- _Problem statement_
Only lines holding the word "annonce" are wanted. Copy them from the listing below.
● ● ● ●
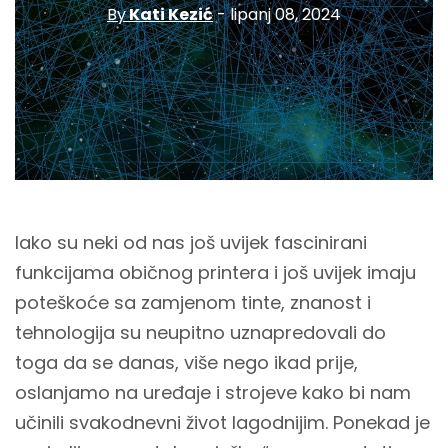
By
Kati Kezić
- lipanj 08, 2024
Iako su neki od nas još uvijek fascinirani
funkcijama običnog printera i još uvijek imaju
poteškoće sa zamjenom tinte, znanost i
tehnologija su neupitno uznapredovali do
toga da se danas, više nego ikad prije,
oslanjamo na uređaje i strojeve kako bi nam
učinili svakodnevni život lagodnijim. Ponekad je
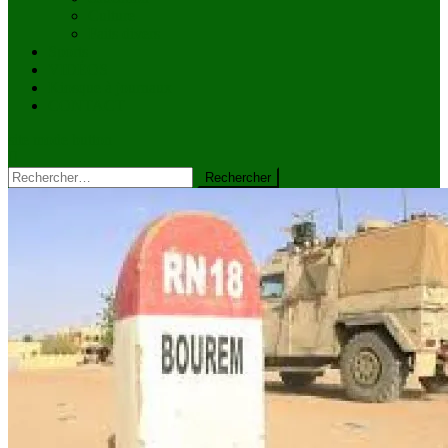
Culture
Faits divers
Sports
VIDÉOS
Kiosque à journaux
CONTACT
site mode button
Rechercher :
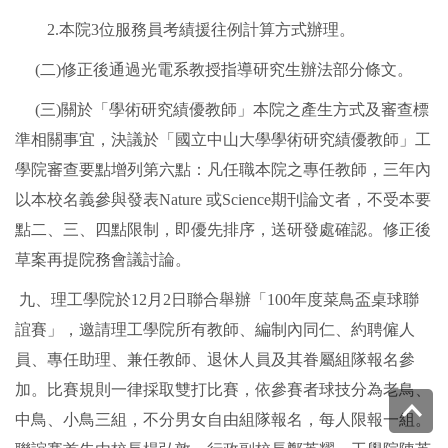
2.本院3位服務員考績援往例計算方式辦理。
(二)修正後通過光電系教授指導研究生辦法部分條文。
(三)關於「學術研究績優教師」本院之產生方式及審查標
準相關事宜，決議於「國立中山大學學術研究績優教師」工
學院審查要點增列第六點：凡任職本院之專任教師，三年內
以本校名義參與發表Nature 或Science期刊論文者，不受本要
點二、三、四點限制，即優先排序，送研發處確認。修正後
草案再提院務會議討論。
九、理工學院於12月2日聯合舉辦「100年度菜鳥盃桌球聯
誼賽」，邀請理工學院所有教師、編制內同仁、約聘僱人
員、專任助理、兼任教師、退休人員及其眷屬組隊報名參
加。比賽規則一律採取雙打比賽，依參賽者球技分為老鳥、
Top
中鳥、小鳥三組，不分男女自由組隊報名，每人限報一組。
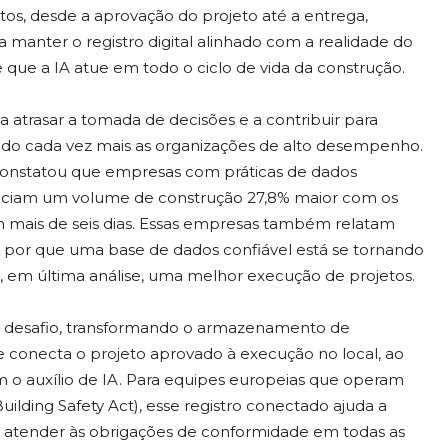
etos, desde a aprovação do projeto até a entrega,
a manter o registro digital alinhado com a realidade do
 que a IA atue em todo o ciclo de vida da construção.
atrasar a tomada de decisões e a contribuir para
indo cada vez mais as organizações de alto desempenho.
onstatou que empresas com práticas de dados
enciam um volume de construção 27,8% maior com os
 mais de seis dias. Essas empresas também relatam
por que uma base de dados confiável está se tornando
 e, em última análise, uma melhor execução de projetos.
 desafio, transformando o armazenamento de
onecta o projeto aprovado à execução no local, ao
om o auxílio de IA. Para equipes europeias que operam
uilding Safety Act), esse registro conectado ajuda a
ara atender às obrigações de conformidade em todas as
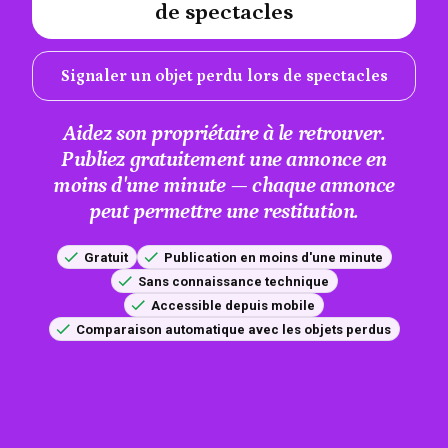
de spectacles
Signaler un objet perdu lors de spectacles
Aidez son propriétaire à le retrouver.
Publiez gratuitement une annonce en
moins d'une minute — chaque annonce
peut permettre une restitution.
Gratuit
Publication en moins d'une minute
Sans connaissance technique
Accessible depuis mobile
Comparaison automatique avec les objets perdus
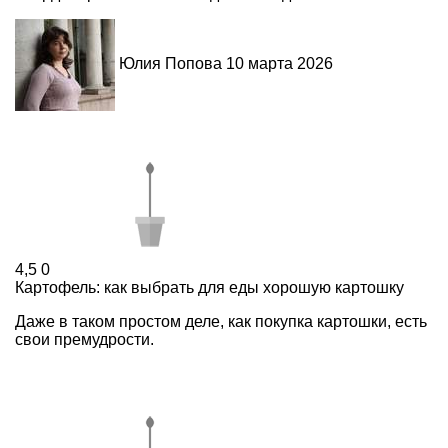
Юлия Попова
10 марта 2026
4,5
0
Картофель: как выбрать для еды хорошую картошку
Даже в таком простом деле, как покупка картошки, есть
свои премудрости.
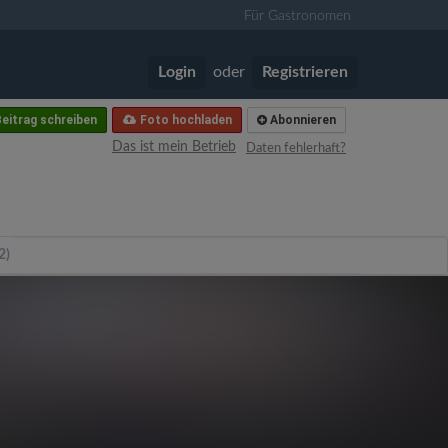
Für Gastronomen
Login
oder
Registrieren
eitrag schreiben
Foto hochladen
Abonnieren
Das ist mein Betrieb
Daten fehlerhaft?
2)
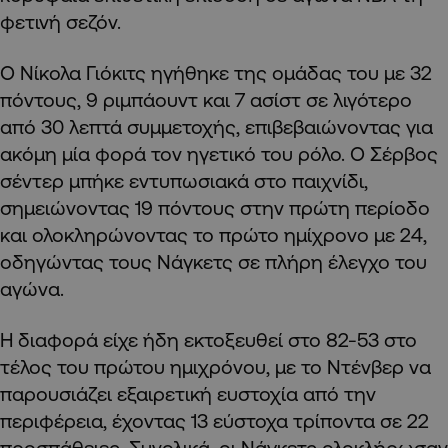
φετινή σεζόν.
Ο Νίκολα Γιόκιτς ηγήθηκε της ομάδας του με 32
πόντους, 9 ριμπάουντ και 7 ασίστ σε λιγότερο
από 30 λεπτά συμμετοχής, επιβεβαιώνοντας για
ακόμη μία φορά τον ηγετικό του ρόλο. Ο Σέρβος
σέντερ μπήκε εντυπωσιακά στο παιχνίδι,
σημειώνοντας 19 πόντους στην πρώτη περίοδο
και ολοκληρώνοντας το πρώτο ημίχρονο με 24,
οδηγώντας τους Νάγκετς σε πλήρη έλεγχο του
αγώνα.
Η διαφορά είχε ήδη εκτοξευθεί στο 82-53 στο
τέλος του πρώτου ημιχρόνου, με το Ντένβερ να
παρουσιάζει εξαιρετική ευστοχία από την
περιφέρεια, έχοντας 13 εύστοχα τρίποντα σε 22
προσπάθειες. Συνολικά, οι Νάγκετς ολοκλήρωσαν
● ● ● ●
- _Task answer_
Publiez gratuitement une annonce en
moins d'une minute — chaque annonce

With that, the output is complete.